Coming home from a full day’s work after a relaxing weekend – it’s hard to get back into the routine and I’m always in a rush to prepare anything decent.
What I’ve found to work for us, is that I pre-prepare dishes that we can heat up for Monday night.
That way, all we need to do is to cook the rice, add some veges and heat up the main dish.
Therefore you’d find that this blog category mainly consists of curry and other slow-cook meals. Not your typical Monday dinners of quick throw together meals, but instead meals that have been cooked with tender loving care that can be reheated in a matter of minutes.
Click over under the Monday Dinner  tab to see what other slow-cook meals I have in my repertoire.

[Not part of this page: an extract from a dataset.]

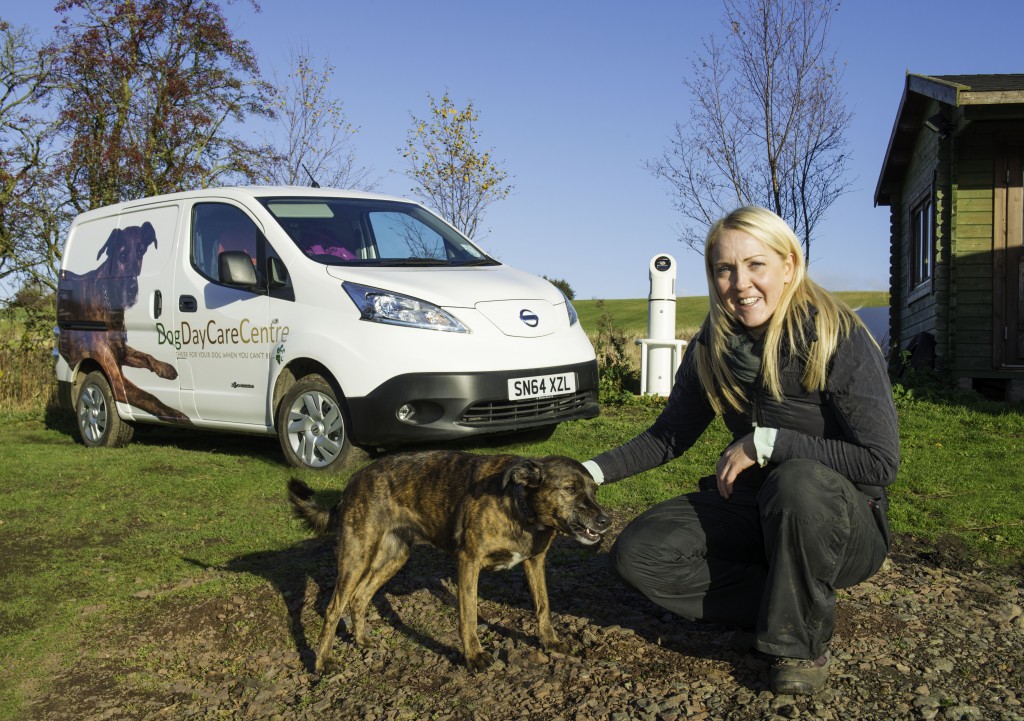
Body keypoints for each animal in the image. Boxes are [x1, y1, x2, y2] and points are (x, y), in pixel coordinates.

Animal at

This curry is sweet with a bit of kick.
J’s review: “I like it because it’s yummy and has potatoes and tender beef. Easy to eat and healthy for you.”

Ingredients:

800 g cross-cut beef, cubed
5 tbsp of spice paste
3 tsp dry spice powder
470ml of coconut cream (1 can)
5 potatoes, peeled and quartered
4 tbs of unsalted, roasted peanuts
2 tbs of peanut oil
2 tbsp tamarind water

Spice Paste:

3 Dried red chilli
1 Lemongrass
5 cloves of Garlic
2 Shallot
5cm Ginger
5cm Galangal
1 tsp Salt
4 tbsp Oil
4 tbsp Palm sugar

Dry spices powder:

combine 1 tbsp of each (except where indicated otherwise) in a mortar and bash them together.
Mustard seed
Fenugreek
Coriander seed
Turmeric
White pepper
Paprika
Cumin
Cinnamon powder
Clove
Cumin
Coriander seed
10 Cardamom seeds
6 Bay leaves
** save the remainder of your spices mix for the next curry.

Method:

1. Coat beef in 1 tablespoon of peanut oil and massaman curry paste. Stir well to coat and set aside.
2. In a large pot, heat remaining oil over a medium heat.
3. Add the curry-coated beef and brown for 1-2 minutes. Add the dry spices. Stir the beef well to coat it in the spices.
4. Add 1/2 can of coconut cream and 1/2 to 1 cup of water until the beef is just covered by the liquid. Stir well and then bring to the boil. Once boiling, turn heat down very low and cover. Gently simmer for 1 1/2 hours. (I leave them in a thermos cooker so I don’t even need to watch it)
5. After this time, add the remaining can of coconut cream, potatoes and peanuts. Stir well. Taste and add a little more fish sauce and sugar if necessary.
6. Turn heat up to medium and cover. Cook for another 30 minutes or until potatoes are tender.
7. Meanwhile, prepare the tamarind juice. Soak the dried tamarind seed in 2 tablespoons of warm water and use a spoon to push the pulp off the seeds into the water. The water will become brown and pulpy — this is tamarind juice. Discard the seeds.
8. Once the potatoes are cooked, remove the curry from the heat. Stir in the sugar and tamarind juice. Stir well and serve with Jasmine rice.